КОРОТКОЕ УПРАЖНЕНИЕ 1:
Ответьте по тексту о «Сказке о золотом петушке»:
(a) В каком году, согласно примечаниям С.М. Бонди, была написана эта сказка?
(b) В какой сборник Вашингтона Ирвинга вошла легенда и в каком году он вышел из печати?
(c) Какие две медные фигуры стоят над городом Борса?

Сказка ложь, да в ней намек

Негде в тридевятом царстве,
В тридесятом государстве
Жил был славный царь Дадон.
Смолоду был грозен он
И соседям то и дело
Наносил обиды смело.
«Сказку о золотом петушке», которая открывается этими строками, каждый из нас знает буквально с колыбели. История о царе Дадоне, скопце-звездочете и чудесной птице воспринимается неотъемлемой частью русского сказочного фольклора. Но многие ли знают о той, так до сих пор однозначно не разрешенной загадке, которая связана с этим произведением в творчестве Александра Сергеевича Пушкина?
ПУШКИН И ИРВИНГ
Дело в том, что сказки этой как таковой… нет. Об этом так и сказано пушкинистом С.М.Бонди в примечаниях к сказкам Пушкина (А.С.Пушкин. Собр. Соч. в 10 т. Т.3., М.., «Художественная литература», 1975, с. 473-474):
«Эта последняя пушкинская сказка была написана в 1834 г. (напечатана в 1835 г.) и представляет собой единственный случай у Пушкина, когда в основу сюжета русской народной сказки положен чисто литературный источник: шутливая новелла американского писателя В. Ирвинга «Легенда об арабском звездочете». Пушкин с удивительным мастерством заменил сложный, запутанный, обремененный посторонними деталями ход повествования Ирвинга простой, четкой, художественно выразительной композицией, а условно-фантастические образы – образами русской народной поэзии…»
Что ж, попробуем отыскать эту легенду у Вашингтона Ирвинга. Она вошла в сборник эссе и новелл «Альгамбра», вышедшем из печати в 1832 году. Вот что рассказывает в ней некоему государю тысячелетний старец, родившийся во времена Магомета (действие новеллы происходит где-то в начале XVIII века):
«…Над городом Борса, на горе, откуда открывается вид на долину великого Нила, стоит баран и на нем петушок – оба из литой меди – и они свободно вращаются на своем стержне. Всякий раз, когда стране угрожает нашествие, баран поворачивается в сторону неприятеля, а петушок кукарекает, благодаря чему жители города заранее знают о надвигающейся опасности и о том, откуда она исходит, дабы принять необходимые меры».
А так это звучит у Пушкина:
Вот мудрец перед Дадоном
Стал и вынул из мешка
Золотого петушка.
«Посади ты эту птицу, --
Молвил он царю, -- на спицу;
Петушок мой золотой
Будет верный сторож твой:
Коль кругом все будет мирно,
Так сидеть он будет смирно;
Но лишь чуть со стороны
Ожидать тебе войны,
Иль набега силы бранной,
Иль другой беды незванной,
Вмиг тогда мой петушок
Приподымет гребешок,
Закричит и встрепенется
И в то место обернется.
Действительно, в сравнении с путаным изложением ирвингова старца строки нашего поэта поражают своей ясностью и напевностью. Вот только баран куда-то подевался… Казалось бы, факт заимствования налицо. С легкой руки Анны Ахматовой, посвятившей этому вопросу одну из своих статей о творчестве Пушкина,  такая точка зрения укрепилась в современной пушкинистике.
Но, если попытаться взглянуть на факты под другим углом, возникает сразу несколько вопросов.

ПРЕДОСТАВЛЕННЫЕ ЗАПИСИ:

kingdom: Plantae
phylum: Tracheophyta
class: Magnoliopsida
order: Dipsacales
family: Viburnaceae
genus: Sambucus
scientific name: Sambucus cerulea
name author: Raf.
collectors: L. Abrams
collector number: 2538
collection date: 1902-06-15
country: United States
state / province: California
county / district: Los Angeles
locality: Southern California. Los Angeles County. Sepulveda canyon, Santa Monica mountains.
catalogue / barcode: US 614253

--

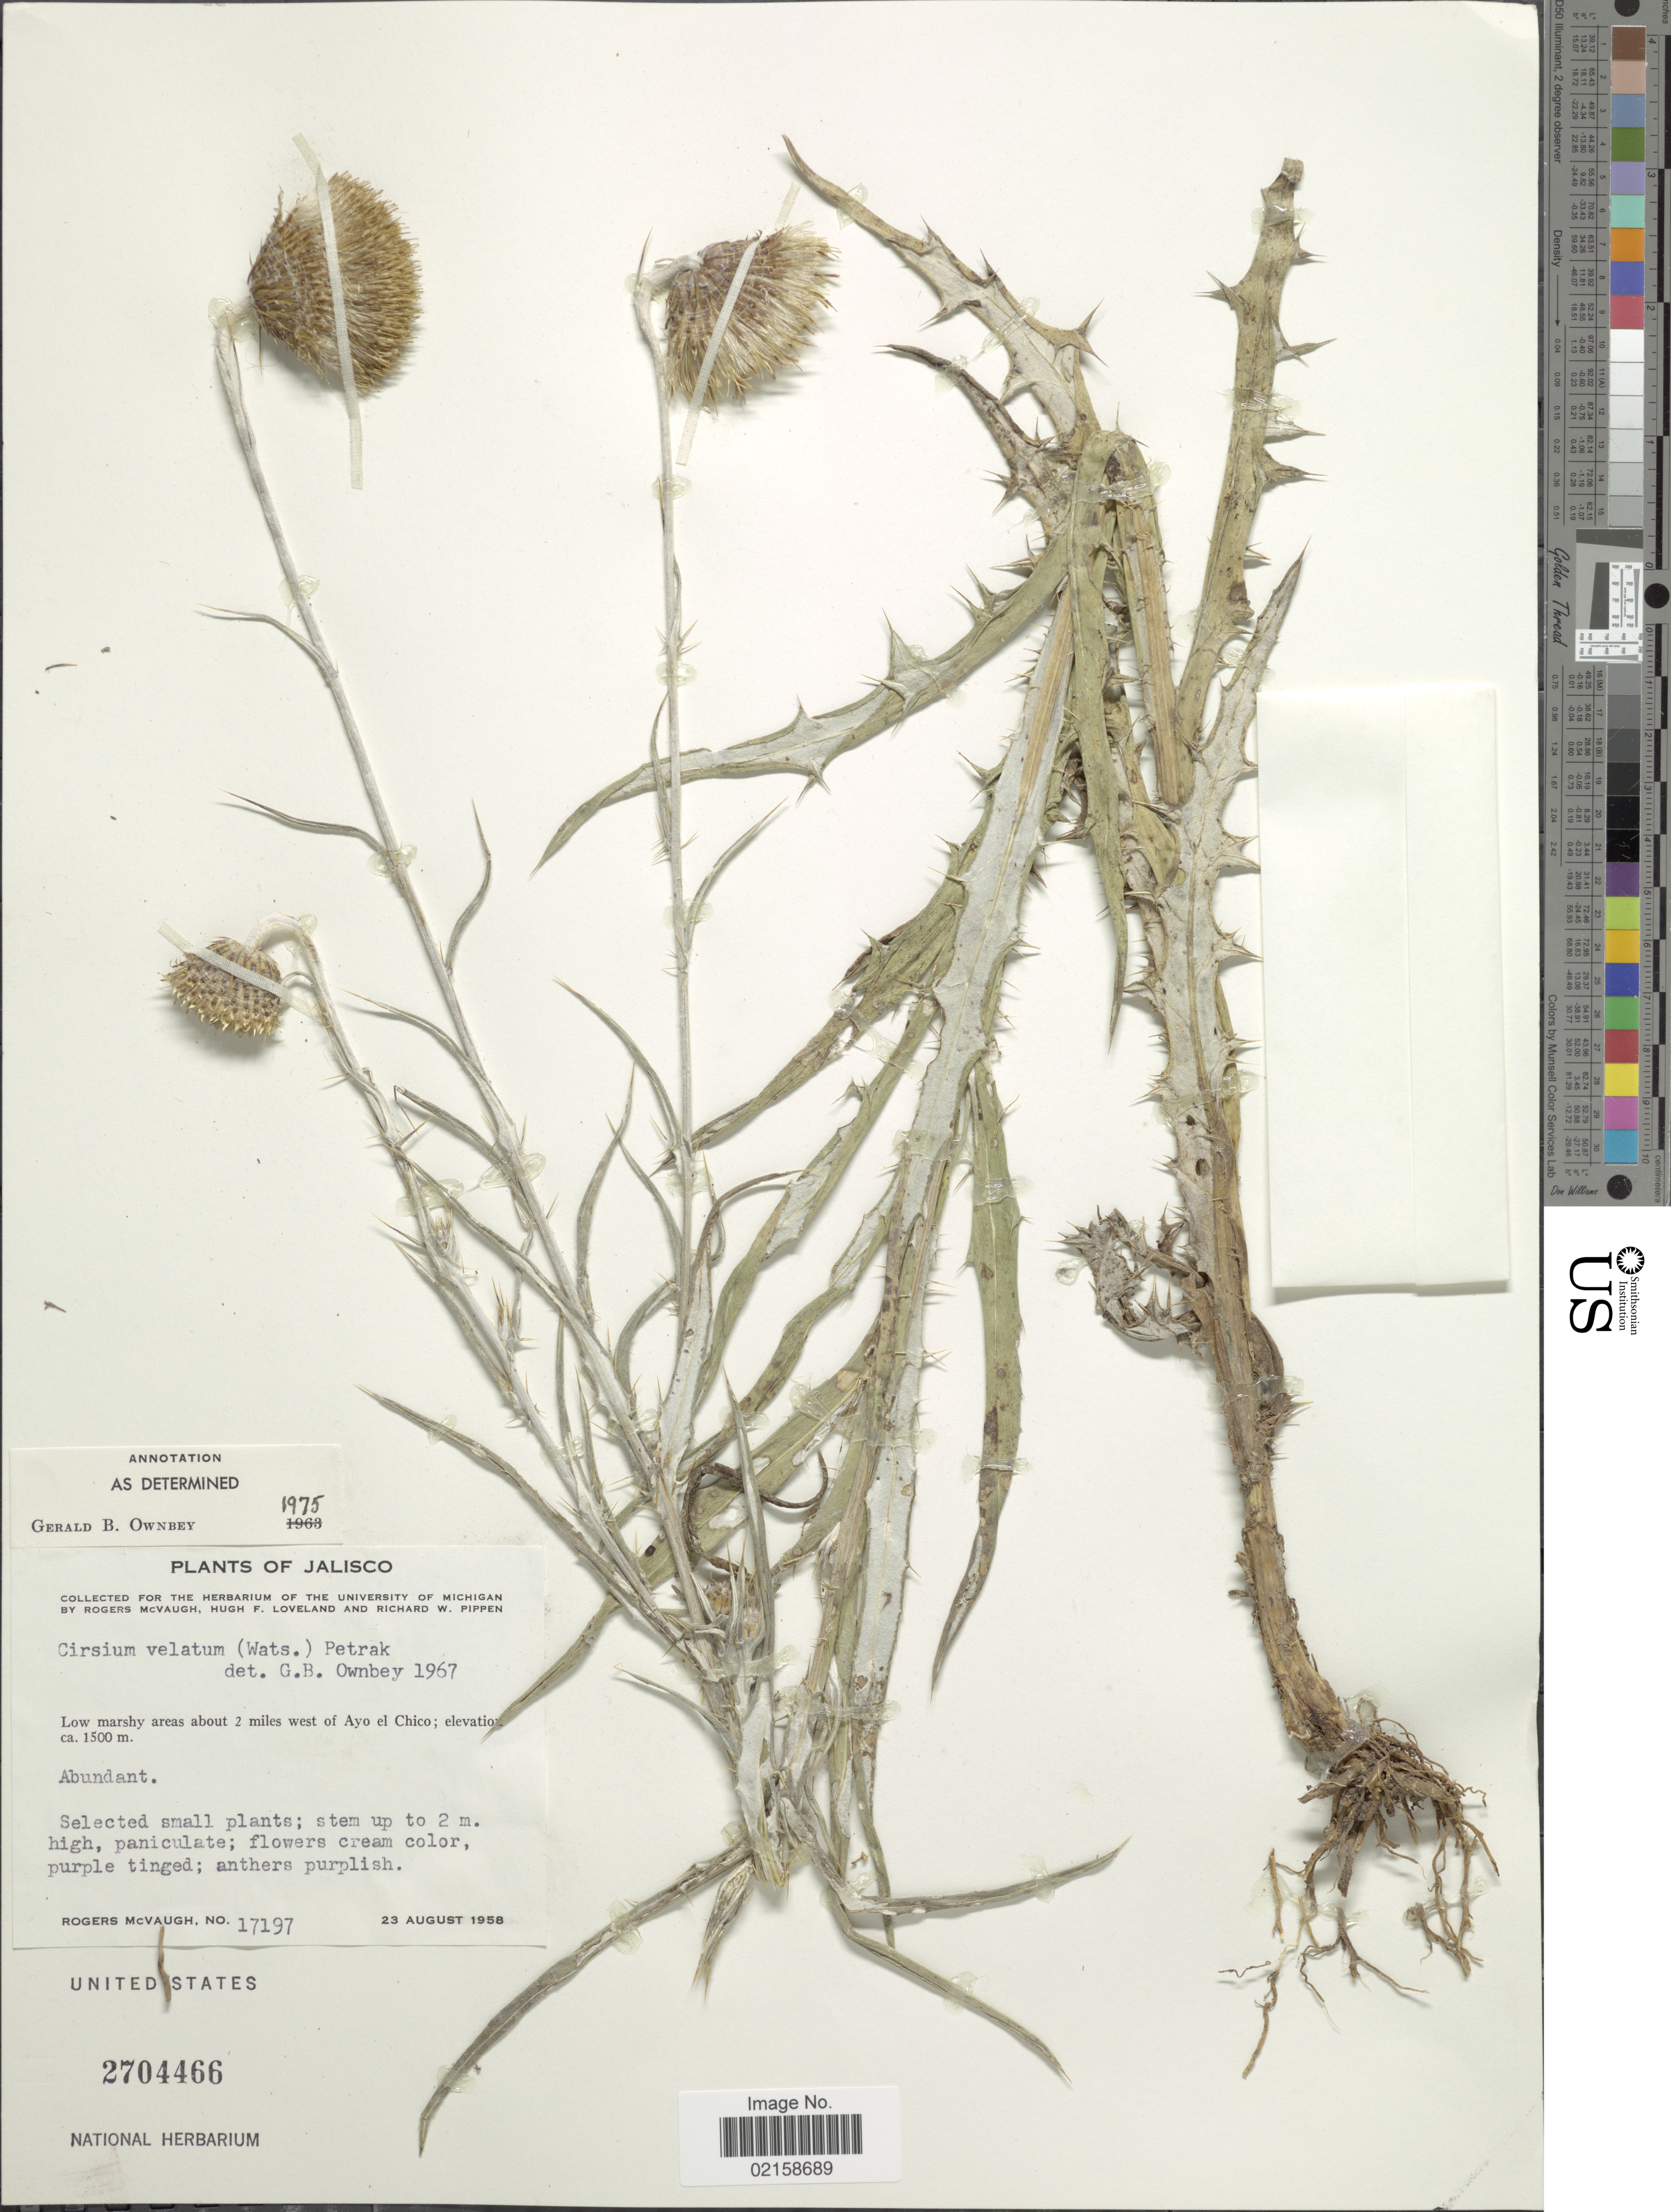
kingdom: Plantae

КОРОТКОЕ УПРАЖНЕНИЕ 2: В записях замените «collection date» на «date collected», больше ничего не меняя. Начните со строки, где есть «collector number: 2538», закончите строкой с «locality: Southern California.» и приведите только эти строки.

ПОЛНЫЙ ОТВЕТ 1:
(a) В 1834 году.
(b) В сборник «Альгамбра», вышедший в 1832 году.
(c) Баран и петушок.

ПОЛНЫЙ ОТВЕТ 2:
collector number: 2538
date collected: 1902-06-15
country: United States
state / province: California
county / district: Los Angeles
locality: Southern California. Los Angeles County. Sepulveda canyon, Santa Monica mountains.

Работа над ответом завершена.